Virginia Christmas trees rank among nation’s Top 10
Each year, more than 30 million American households celebrate the holidays with a fresh, farm-grown Christmas tree. With 478,069 trees harvested in 2012—ranking them seventh nationwide—Virginia Christmas tree farmers are contributing significantly to the holiday tradition.
“We’ve got plenty of Christmas trees in Virginia,” said Sue Bostic, who grows trees on her family’s Craig County farm. Each year, up to 1,400 customers choose and cut their own Christmas tree at Joe’s Trees. The Bostics have been growing Christmas trees since 1962 and started their choose-and-cut operation in 1993.

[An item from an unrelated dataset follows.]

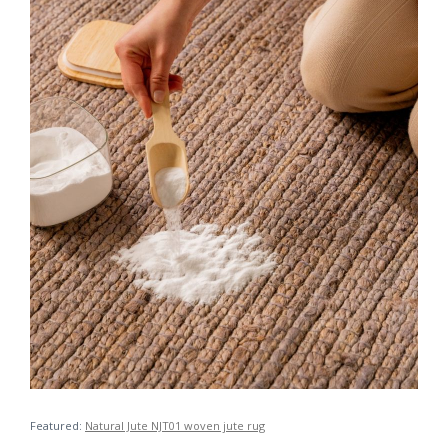
Featured:
Natural Jute NJT01 woven jute rug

Despite the dry summer, Bostic said it’s been a good year for Christmas trees because of the rainy fall. More moisture in the ground means the trees will stay fresh longer after they are cut.
Grayson County Christmas tree grower Kevin Thompson is anticipating a good harvest as well. He grows about 65,000 Fraser firs and sells them to retail operations throughout Virginia and as far away as Iowa, Louisiana and Florida. “We have good, quality trees in Virginia,” Thompson said.
Bostic agreed. Her family grows 75,000 trees from seedlings to 14-foot specimens. They’ve planted Fraser fir as well as concolor and Canaan firs, white pines and spruce trees. Virginians’ favorites are Fraser firs because the trees shed less than other varieties and because their short needles hold heavy ornaments.
Thompson begins harvesting his trees the first weekend of each November, and Joe’s Trees will open Nov. 20. Bostic said her busiest time is the first weekend in December, and many of her repeat customers have made tree selection a family holiday tradition.
“Sometimes Thanksgiving is the only time everyone gathers, so that’s when they choose and cut their tree.”
Fresh-cut Christmas trees can last for months if you treat them right, Bostic said. Whether you cut your own or buy from a retail lot, the first thing you should do is “cut a half-inch off the stump, and place it in water,” she said. “If you can’t put it in the stand immediately, then let it sit in a bucket of water until you’re ready to place it in the stand.”
After that, the key is to make sure the reservoir in the tree stand stays wet. “If you let it go dry, the trunk forms a pine sap seal and the tree won’t drink any more water,” Bostic said. But keeping the tree watered and away from direct heat sources like a fireplace or wood-burning stove will help keep it fresh throughout the holidays.
“I’ve kept a tree up until March just to see how long it would keep,” Bostic said.
If you can’t cut your own tree, Bostic recommends asking sellers where their trees are from and when they were cut. “If it was cut in Virginia, it will be fresher.”